AGI (or Artificial General Intelligence) is something everyone should know about and think about. This was true even before the recent OpenAI drama brought the issue to the limelight, with rumors speculating that the issues may have been caused due to disagreements about safety concerns regarding a breakthrough on AGI. Whether that is true or not, and we may never know, AGI is still serious. In this article, we discuss what AGI is, or could be, what it means to all of us, and what – if anything – the average person can do about it.
What is Artificial General Intelligence?
As expected for such a complex and impactful topic – definitions vary:
- Wikipedia defines AGI as a machine agent that can accomplish any task that a human can perform. This includes reasoning, planning, executing, communicating, etc.

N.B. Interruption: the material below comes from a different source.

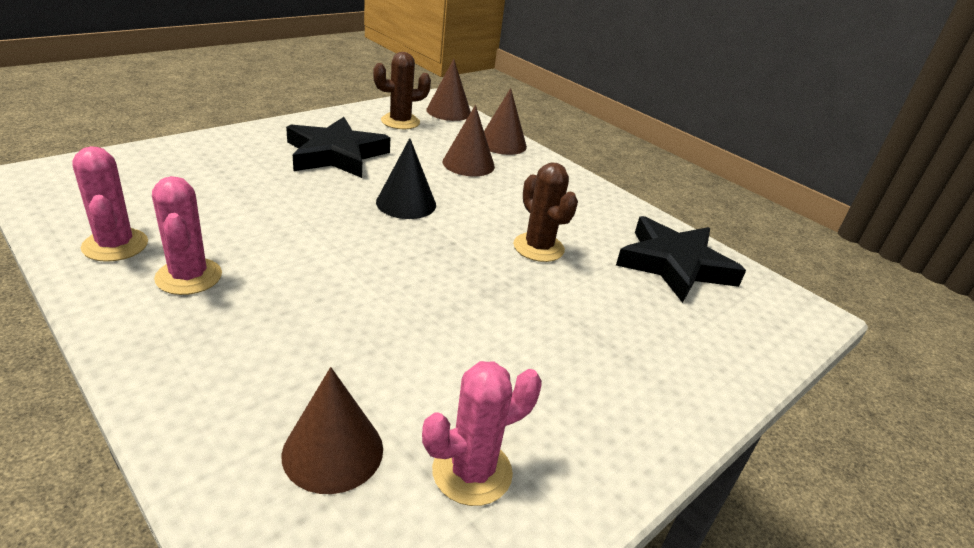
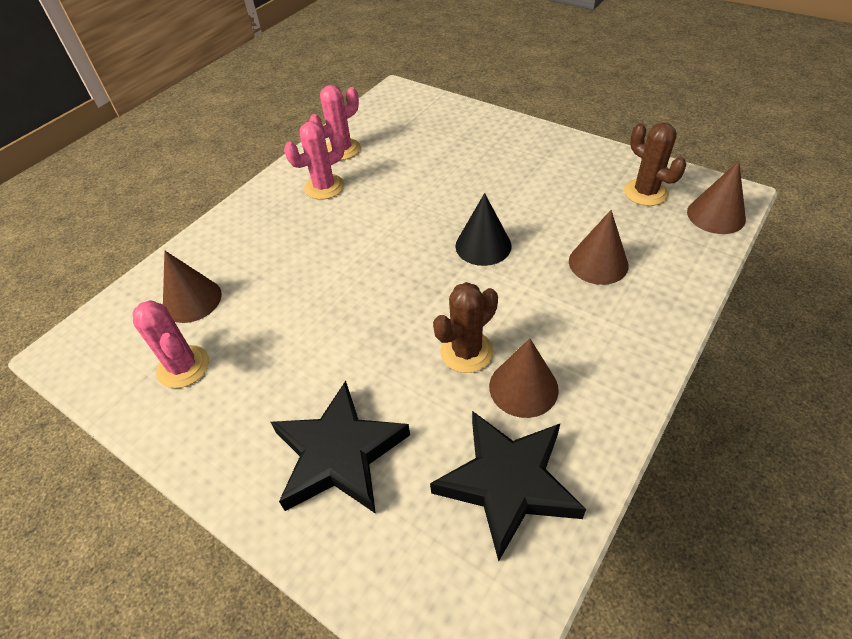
camera: 85 degrees right, 15 degrees up
black star [286,117,390,178] -> black star moved to [271,381,410,514]
brown cone [484,88,527,155] -> brown cone moved to [489,339,559,418]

- ChatGPT defines AGI as “highly autonomous systems that have the ability to outperform humans at nearly any economically valuable work. AGI is often contrasted with narrow or specialized AI, which is designed to perform specific tasks or solve particular problems but lacks the broad cognitive abilities associated with human intelligence. The key characteristic of AGI is its capacity for generalization and adaptation across a wide range of tasks and domains. (Contd..) “
Given the recent OpenAI news, it is particularly opportune that the OpenAI Chief Scientist, Ilya Sutskever, actually presented his perspective on AGI just a few weeks ago at TED AI. You can find his full presentation here, but some takeaways –
- He described a key tenet of AGI as being potentially smarter than humans in anything and everything, with all of human knowledge to back it up
- He also described AGI as having the ability to teach itself – thereby creating new, even potentially smarter AGIs.
We can already see distinctions even within these definitions. The first and third are far broader – reflecting any human endeavor, while the second appears to be more economically targeted. With both come benefits and risks. The risks of the first group are existential, while the risks of the second may lean more toward massive workplace displacement and other economic impacts.
Will AGI happen in our lifetimes?
Hard to say. Experts differ in whether AGI is never likely to happen or whether it is merely a few years away. A lot of this discrepancy also has to do with the lack of broadly agreed upon precise definition – as the example above shows.
Should we be worried?
Yes, I believe so. If nothing else – the current drama in OpenAI shows how little we know about the technology development that is so fundamental to humanity’s future, and how unstructured our global conversation on the topic is. Fundamental questions exist – such as “who will decide if AGI has been reached?”, “would the rest of us even know that it has happened or is imminent?”, “what measures will be in place to manage it?”, “how will countries around the world collaborate or fight over it?”, and so on.
Is this Skynet?
I don’t think this is the cause for the biggest worry. While certain parts of the AGI definition (particularly the idea of AGIs creating future AGIs) are heading in this direction, and while movies like Terminator show a certain view of the future, history has shown us that harm caused by technology is usually caused by intentional or accidental human misuse of the technology. AGI may eventually reach some form of consciousness that is independent of humans, but it seems far more likely that human-directed AI-powered weapons, misinformation, job displacement, environmental disruption, etc. will threaten our well-being before that.
What can I do?
I believe the only thing that each of us can do is to be informed, and AI-literate and exercise our rights, opinions, and best judgement. The technology is transformative. What is not clear is who will decide how it will transform.
It is also worth noting that AGI is unlikely to be a binary event (one day not there and the next day there). ChatGPT appeared to many people as if it came from nowhere, but it did not. It was preceded over the last several years by GPT 2 and GPT 3. Both were very powerful – but harder to use and far less well known. While ChatGPT (GPT3.5 and beyond) represented major advances – the trend was already in place. Similarly – we will see AGI coming (we already do). The question is what will we do about it before it arrives? That decision should be made by everyone. No matter what happens with OpenAI, the AGI debate and issues are here to stay, and we will need to deal with them – ideally sooner rather than later.